His design of TWA Terminal and Flight Center and the David S. Ingalls Skating Rink show the same organic forms, making use of catenary curves and tensile concrete masses in a Neo-Futuristic style. His architecture seemed to capture the spirit of mid-century America, and skyrocketed the designer to a position of increased influence within the larger architectural world. As part of the panel for the Sydney Opera House, Eero famously campaigned for Jorn Utzon’s expressive design (which itself exhibited several of Saarinen's hallmark design qualities.)
His premature death in 1961 left the majority of his work to be completed by his associates John Dinkeloo and Kevin Roche - both of whom would go on to have extremely successful (indeed, Pritzker recognized) careers in their own right. As his associates, Roche and Dinkeloo are the designers most obviously influenced by Eero’s work; both exhibited the unique solutions and expressive experimentation nurtured by Eero.
He was an incredible person, truly extraordinary. He was a real architect in the sense that he cared about people’s involvement. He cared about why we do this, how our work relates to the rest of the community. He wasn’t obsessed with the idea of modern architecture, per se. He was obsessed with the idea of architecture that fulfilled a purpose.
- Kevin Roche
However, the influence of Eero’s designs echoes far further than just with his associates. Zaha Hadid is the most famous proponent of the Neo-Futurism, a style which Saarinen propelled into the popular architectural discourse. When the fluid expanses of Hadid’s interiors are shown alongside those of Saarinen, there emerges a clear visual (if not theoretical) relationship.
Santiago Calatrava is another key member of the recent Neo-Futurist renaissance. In his distinctive combinations of organic form and structural technology, Calatrava creates jaw-dropping buildings that exhibit the independence of form and function, transporting Eero’s ideologies into the present day.
There is little doubt that Eero's work will remain internationally famous for years to come, but it is Eliel’s work that will cherished in their shared homeland.
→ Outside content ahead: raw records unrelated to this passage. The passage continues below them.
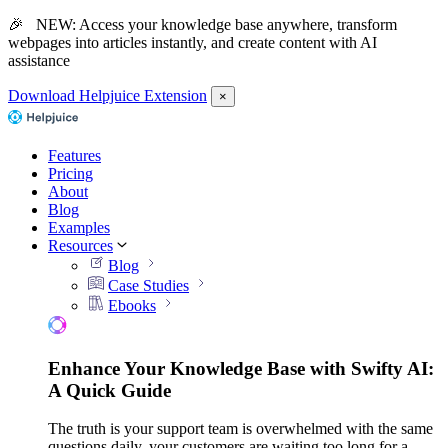
🎉 NEW: Access your knowledge base anywhere, transform
webpages into articles instantly, and create content with AI
assistance
Download Helpjuice Extension
×
Features
Pricing
About
Blog
Examples
Resources
Blog
Case Studies
Ebooks
Enhance Your Knowledge Base with Swifty AI:
A Quick Guide
The truth is your support team is overwhelmed with the same
questions daily, your customers are waiting too long for a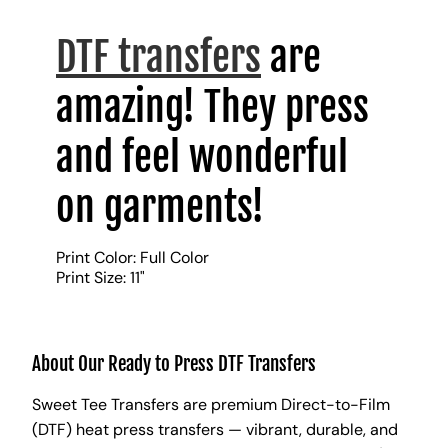
DTF transfers
are
amazing! They press
and feel wonderful
on garments!
Print Color: Full Color
Print Size: 11"
About Our Ready to Press DTF Transfers
Sweet Tee Transfers are premium Direct-to-Film
(DTF) heat press transfers — vibrant, durable, and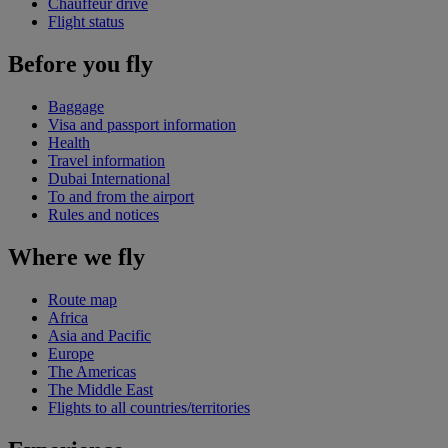
Chauffeur drive
Flight status
Before you fly
Baggage
Visa and passport information
Health
Travel information
Dubai International
To and from the airport
Rules and notices
Where we fly
Route map
Africa
Asia and Pacific
Europe
The Americas
The Middle East
Flights to all countries/territories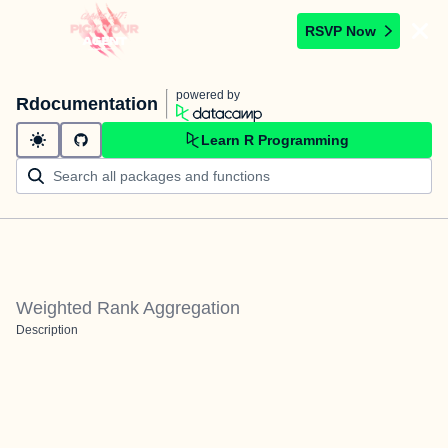
RSVP Now
powered by
Rdocumentation
Learn R Programming
Weighted Rank Aggregation
Description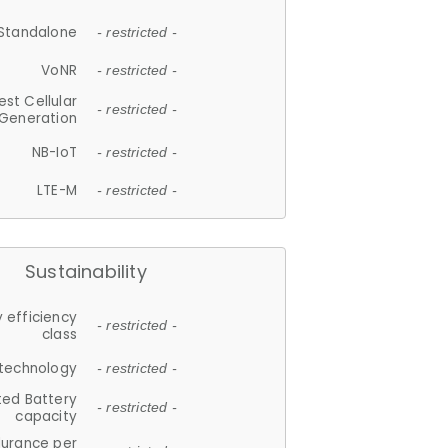
Standalone
- restricted -
VoNR
- restricted -
est Cellular
- restricted -
Generation
NB-IoT
- restricted -
LTE-M
- restricted -
Sustainability
 efficiency
- restricted -
class
 technology
- restricted -
ted Battery
- restricted -
capacity
durance per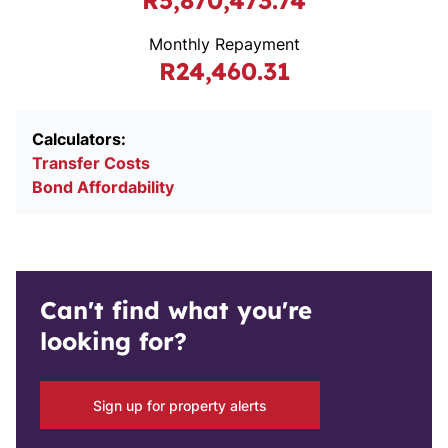
R5,870,473.74
Monthly Repayment
R24,460.31
Calculators:
Transfer Costs
Bond Affordability
Can't find what you're
looking for?
Sign up for property alerts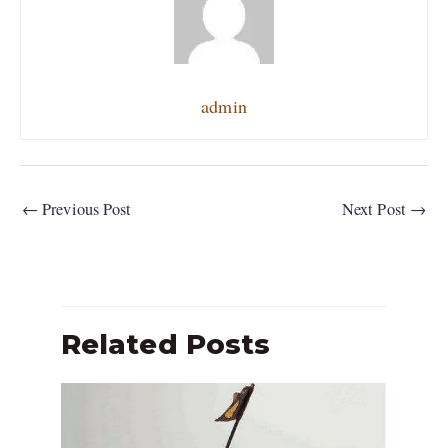
admin
←
Previous Post
Next Post
→
Related Posts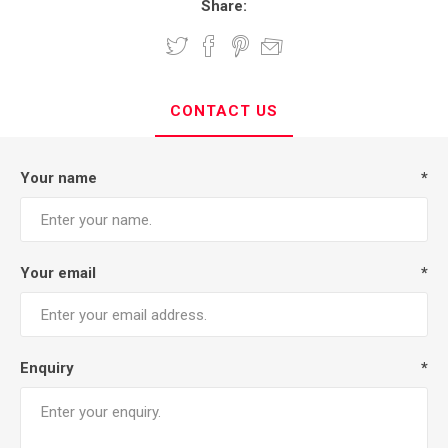
Share:
CONTACT US
Your name
*
Your email
*
Enquiry
*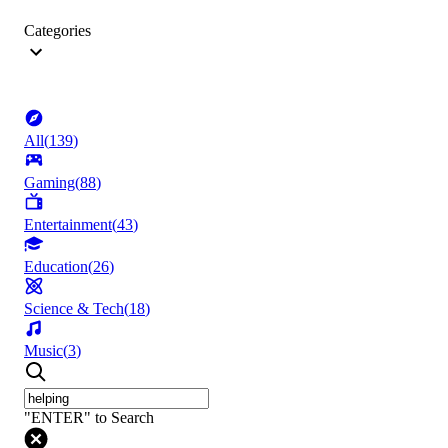
Categories
All
(
139
)
Gaming
(
88
)
Entertainment
(
43
)
Education
(
26
)
Science & Tech
(
18
)
Music
(
3
)
"ENTER" to Search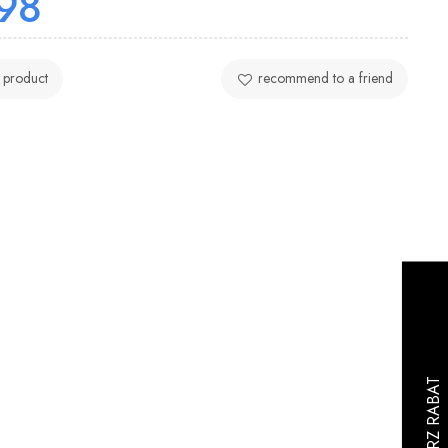
98
 product
recommend to a friend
But that does not mean Eero's work and ideas had no influence in Finland; glimpses of his influence can be seen in some Finnish architecture today.
The Central Library Oodi by Helsinki-based ALA Architects shows organic curves and expansive interiors similar to those designed by Eero, producing a "powerful and iconic temporary design" that promotes "freedom of speech and democracy". The office's Kilden project also has a striking facade, whose flowing oak-clad form "creates a surface separating real world from the illusional", using a "careful analytical design process" to make a purposeful space.
West Terminal 2 by PES-Architects also appears to draw upon many of the characteristics of Saarinen's work, especially in regard to the TWA Flight Center. The pure, white form exhibits the structure from the exterior, and the additional large glazed facade demonstrates a Nordic interpretation of international Neo-Futurism.
The influence of Eliel and Eero Saarinen has been, in some ways, cyclical; their Nordic cultural heritage provided a national inspiration for generations of Finnish designers, while their migration to America and embrace of international design movements brought their ideas to the world. That their work continues to be relevant - both on its own and as an influence for the designers of today - suggests a familial genius uncommonly found anywhere, let alone in the forests of Finland.